• **What the task asks**:
Reproduce the following data exactly, minus any images.

Images with localized body landmarks
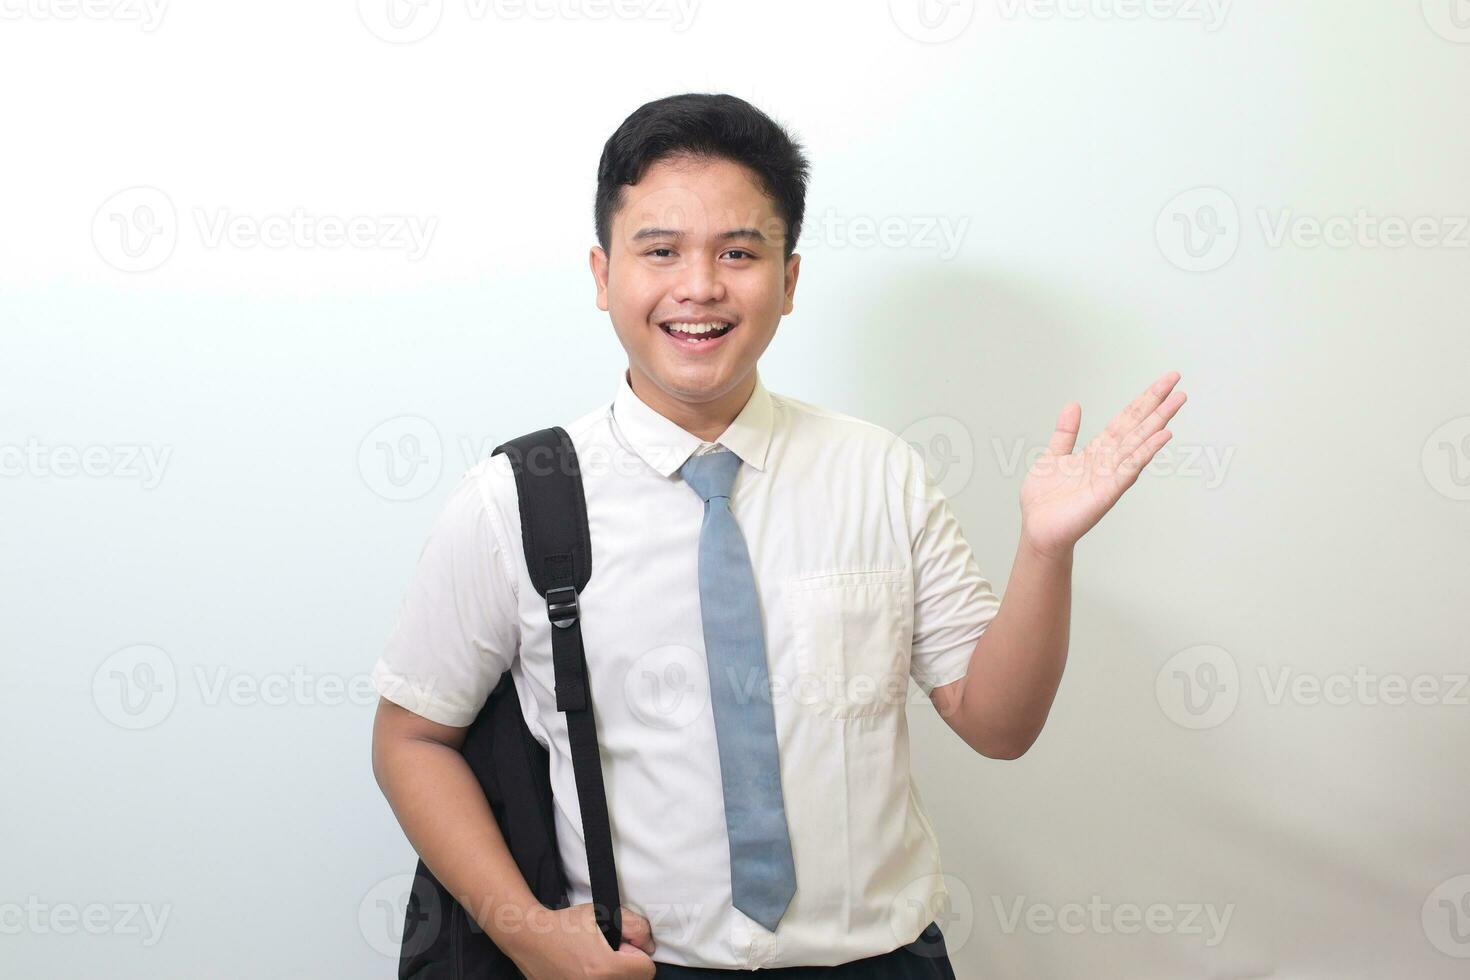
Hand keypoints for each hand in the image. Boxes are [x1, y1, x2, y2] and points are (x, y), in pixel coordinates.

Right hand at [507, 903, 656, 979]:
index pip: (647, 970)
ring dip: (614, 976)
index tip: (620, 946)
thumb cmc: (565, 925)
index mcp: (606, 968)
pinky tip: (586, 970)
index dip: (636, 953)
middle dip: (628, 967)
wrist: (530, 938)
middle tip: (608, 953)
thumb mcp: (605, 913)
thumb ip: (636, 926)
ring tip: (596, 963)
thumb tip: (648, 945)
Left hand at [1019, 370, 1186, 559]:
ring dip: (1157, 423)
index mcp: (1096, 452)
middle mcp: (1108, 461)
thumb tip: (1074, 404)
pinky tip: (1162, 436)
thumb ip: (1065, 433)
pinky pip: (1129, 469)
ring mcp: (1110, 476)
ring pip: (1138, 444)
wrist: (1037, 530)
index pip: (1125, 420)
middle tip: (1177, 383)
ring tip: (1177, 402)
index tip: (1163, 382)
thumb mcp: (1052, 457)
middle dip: (1156, 405)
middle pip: (1137, 427)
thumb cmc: (1045, 501)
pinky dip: (1145, 452)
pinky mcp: (1107, 493)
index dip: (1142, 401)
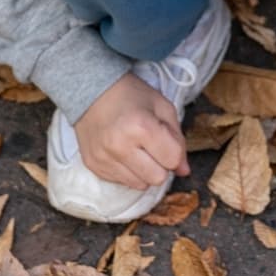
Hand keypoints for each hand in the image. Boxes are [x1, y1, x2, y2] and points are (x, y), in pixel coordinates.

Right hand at [73, 72, 189, 189]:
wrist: (91, 91)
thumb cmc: (131, 95)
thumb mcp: (162, 107)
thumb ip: (178, 139)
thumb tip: (184, 171)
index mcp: (141, 127)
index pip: (173, 160)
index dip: (175, 152)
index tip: (167, 141)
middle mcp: (120, 146)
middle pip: (157, 178)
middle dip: (161, 165)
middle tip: (152, 147)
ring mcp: (104, 158)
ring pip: (140, 185)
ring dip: (144, 170)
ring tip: (137, 149)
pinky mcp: (94, 165)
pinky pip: (121, 182)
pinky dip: (127, 171)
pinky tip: (122, 152)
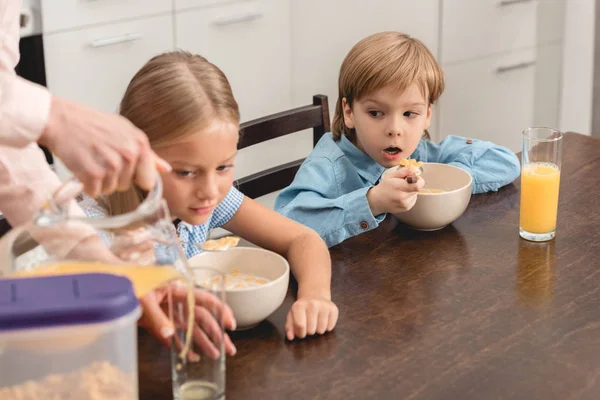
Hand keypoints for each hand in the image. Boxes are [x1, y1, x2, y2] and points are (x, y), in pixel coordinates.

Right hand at [39, 96, 171, 197]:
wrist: (62, 120)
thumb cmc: (93, 124)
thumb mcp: (126, 131)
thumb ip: (148, 154)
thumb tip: (166, 169)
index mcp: (140, 143)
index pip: (148, 180)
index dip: (134, 177)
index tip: (122, 168)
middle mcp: (129, 154)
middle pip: (126, 185)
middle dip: (114, 177)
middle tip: (101, 158)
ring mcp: (111, 165)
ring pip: (110, 190)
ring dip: (99, 181)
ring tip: (91, 160)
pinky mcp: (93, 174)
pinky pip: (95, 192)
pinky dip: (87, 185)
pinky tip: (82, 167)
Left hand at [138, 282, 236, 360]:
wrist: (109, 284)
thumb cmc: (129, 283)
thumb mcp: (143, 299)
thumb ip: (157, 317)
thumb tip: (170, 335)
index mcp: (178, 290)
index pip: (205, 300)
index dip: (220, 311)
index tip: (230, 324)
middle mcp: (177, 303)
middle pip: (202, 318)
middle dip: (217, 333)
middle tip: (228, 348)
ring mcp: (168, 314)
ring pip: (191, 329)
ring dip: (204, 342)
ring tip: (215, 355)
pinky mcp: (158, 324)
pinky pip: (174, 337)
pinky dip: (182, 347)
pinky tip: (191, 357)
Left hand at [285, 295, 338, 340]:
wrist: (314, 295)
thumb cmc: (301, 309)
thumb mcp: (292, 316)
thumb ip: (289, 327)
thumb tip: (290, 337)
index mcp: (299, 306)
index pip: (300, 327)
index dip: (300, 333)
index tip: (301, 331)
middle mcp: (312, 304)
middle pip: (311, 330)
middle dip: (309, 332)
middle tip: (309, 325)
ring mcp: (324, 306)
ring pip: (321, 330)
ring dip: (318, 330)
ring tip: (316, 322)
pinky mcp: (333, 309)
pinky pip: (330, 327)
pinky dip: (327, 327)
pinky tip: (323, 320)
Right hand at [367, 167, 424, 214]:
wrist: (377, 201)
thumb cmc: (384, 186)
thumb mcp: (391, 175)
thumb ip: (403, 172)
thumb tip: (413, 170)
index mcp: (399, 187)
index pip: (417, 186)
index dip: (419, 180)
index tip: (414, 178)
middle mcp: (403, 197)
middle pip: (417, 189)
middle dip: (414, 184)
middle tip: (406, 183)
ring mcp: (405, 204)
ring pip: (415, 194)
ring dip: (411, 191)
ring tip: (402, 190)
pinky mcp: (406, 208)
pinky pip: (413, 200)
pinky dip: (410, 196)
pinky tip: (402, 195)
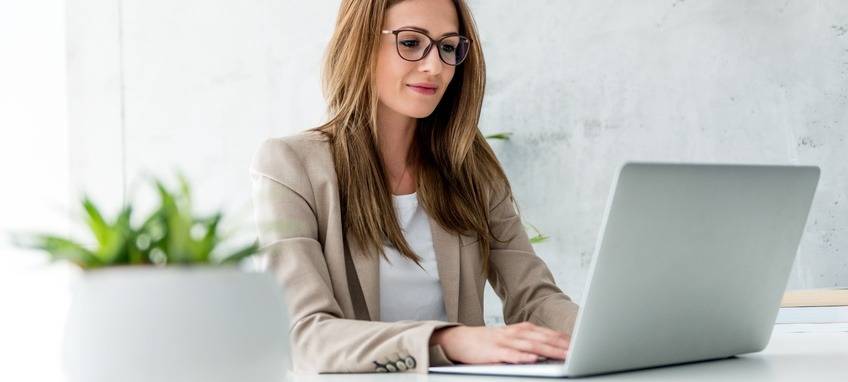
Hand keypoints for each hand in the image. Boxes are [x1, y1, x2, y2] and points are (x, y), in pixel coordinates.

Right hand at [429, 322, 570, 363]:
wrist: (460, 340)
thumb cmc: (488, 342)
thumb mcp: (512, 338)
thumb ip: (530, 342)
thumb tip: (552, 347)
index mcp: (522, 329)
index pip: (547, 334)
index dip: (564, 339)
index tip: (581, 344)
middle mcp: (515, 333)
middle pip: (542, 339)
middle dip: (561, 345)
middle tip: (578, 351)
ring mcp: (504, 341)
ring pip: (530, 346)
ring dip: (548, 351)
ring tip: (563, 355)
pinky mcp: (493, 352)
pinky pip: (510, 355)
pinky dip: (522, 357)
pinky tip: (532, 360)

• **Expected answer**:
Hand keypoints for each hand in the image. Boxes are [x1, y1, x2, y2] and points are (x, y), in pixel coordinates.

Right hand at [507, 903, 656, 979]:
index pip: (647, 970)
ring dip: (614, 976)
index tip: (620, 946)
thumb cmc: (565, 925)
index mcp: (606, 968)
pinky tip: (586, 970)
index dip: (636, 953)
middle dip: (628, 967)
wrist: (530, 938)
middle tip: (608, 953)
thumb mcp: (605, 913)
thumb ip: (636, 926)
ring tip: (596, 963)
thumb tip: (648, 945)
Left hand at [1019, 370, 1186, 559]:
ring dip: (1157, 423)
index mcp: (1096, 452)
middle mcp: (1108, 461)
thumb tip: (1074, 404)
pinky tip: (1162, 436)
thumb ip: (1065, 433)
pinky pip: (1129, 469)
ring mcp: (1110, 476)
ring pip: (1138, 444)
wrist: (1037, 530)
index pip: (1125, 420)
middle tip: (1177, 383)
ring tip: (1177, 402)
index tip: (1163, 382)
thumb mcp: (1052, 457)
middle dip: (1156, 405)
middle pip: (1137, 427)
thumb cmc: (1045, 501)
pinky dip: (1145, 452)
pinky mcp: (1107, 493)
index dip: (1142, 401)
Hand keypoints for each hand in the image. Boxes are [x1, y1, x2, y2] and points are (x, y), in pixel coordinates.

Right hand at [73, 72, 189, 189]:
wrist: (91, 91)
thumb cmc: (131, 95)
thumb mcp: (162, 107)
thumb ip: (178, 139)
thumb tip: (184, 171)
index mcp: (141, 127)
index pip: (173, 160)
index dip: (175, 152)
index tip: (167, 141)
middle mcp: (120, 146)
middle pip: (157, 178)
middle dip: (161, 165)
middle tip: (152, 147)
ring mcp: (104, 158)
ring pip: (140, 185)
ring dip: (144, 170)
ring tip: (137, 149)
pinky mcp: (94, 165)
pinky pip: (121, 182)
pinky dip: (127, 171)
pinky tip: (122, 152)
Hand keypoints for each hand in the image. Boxes are [x1, y1, x2, y2] and points are (x, y), in pixel coordinates.

Right hand at [39, 96, 171, 197]:
wrist: (62, 120)
thumb cmc: (93, 124)
thumb mcp: (126, 131)
thumb ip: (148, 154)
thumb tip: (166, 169)
index mcp: (140, 143)
index pip: (148, 180)
index dip: (134, 177)
index tip: (122, 168)
middle mcp: (129, 154)
middle pip: (126, 185)
middle dip: (114, 177)
middle tip: (101, 158)
ring mcp: (111, 165)
ring pip: (110, 190)
ring dip: (99, 181)
ring tip: (91, 160)
pinky mcp: (93, 174)
pinky pip: (95, 192)
pinky dip: (87, 185)
pinky tip: (82, 167)
Left hand at [138, 282, 236, 360]:
wrist: (109, 284)
thumb cmc: (129, 283)
thumb mcp: (143, 299)
thumb ip: (157, 317)
thumb tip: (170, 335)
index mcp: (178, 290)
index pip: (205, 300)
index dip: (220, 311)
index tip: (230, 324)
middle mcp: (177, 303)
middle pip: (202, 318)
middle dip: (217, 333)
middle tip: (228, 348)
ring mcp: (168, 314)
ring pip: (191, 329)
ring dip: (204, 342)
ring tip: (215, 355)
pinky mcp: (158, 324)
pinky pip: (174, 337)
pinky dip: (182, 347)
pinky tip: (191, 357)
Left hand at [285, 295, 338, 340]:
wrist: (314, 295)
thumb cmc: (301, 309)
thumb mcp: (292, 316)
thumb ip: (289, 327)
thumb tip: (290, 337)
index mcp: (299, 306)
index pip: (300, 327)
index dip: (300, 333)
index tip: (301, 331)
middle mcp: (312, 304)
middle pip: (311, 330)
middle dip: (309, 332)
middle tip: (309, 325)
ring mcp: (324, 306)
ring pip: (321, 330)
ring dip: (318, 330)
ring tip: (316, 322)
pinky mcp: (333, 309)
pinky pip: (330, 327)
pinky dip: (327, 327)
pinky tip: (323, 320)
Right hand at [367, 167, 424, 214]:
wrist: (377, 201)
thumb cmc: (384, 186)
thumb mcp: (391, 175)
thumb ip: (403, 172)
thumb tip: (413, 170)
index mcp: (399, 187)
index pip: (417, 186)
index dip: (419, 180)
index tip: (414, 178)
middle mcp: (403, 197)
middle pip: (417, 189)
middle dip: (414, 184)
middle tip: (406, 183)
ring mcp: (405, 204)
ring pip: (415, 194)
ring dip: (411, 191)
ring tip: (402, 190)
pinky mcp: (406, 208)
pinky pip: (413, 200)
pinky dip: (410, 196)
pinky tip: (402, 195)
Hand keypoints for each hand in the image. Boxes are [x1, y1, x2, y2] and points are (x, y), in pixel coordinates.

Right hand at [429, 322, 570, 363]:
wrist: (460, 340)
thumb cmc: (488, 342)
thumb mcp: (512, 338)
thumb ip: (530, 342)
thumb tip: (552, 347)
index mcp: (522, 329)
index pip: (547, 334)
index dip: (564, 339)
index tip: (581, 344)
middle mcp: (515, 333)
middle pip: (542, 339)
middle dip: (561, 345)
middle tip: (578, 351)
ring mcp: (504, 341)
ring pip: (530, 346)
ring dip: (548, 351)
ring tip: (563, 355)
pinky mcp: (493, 352)
pinky pip: (510, 355)
pinky dip: (522, 357)
pinky tip: (532, 360)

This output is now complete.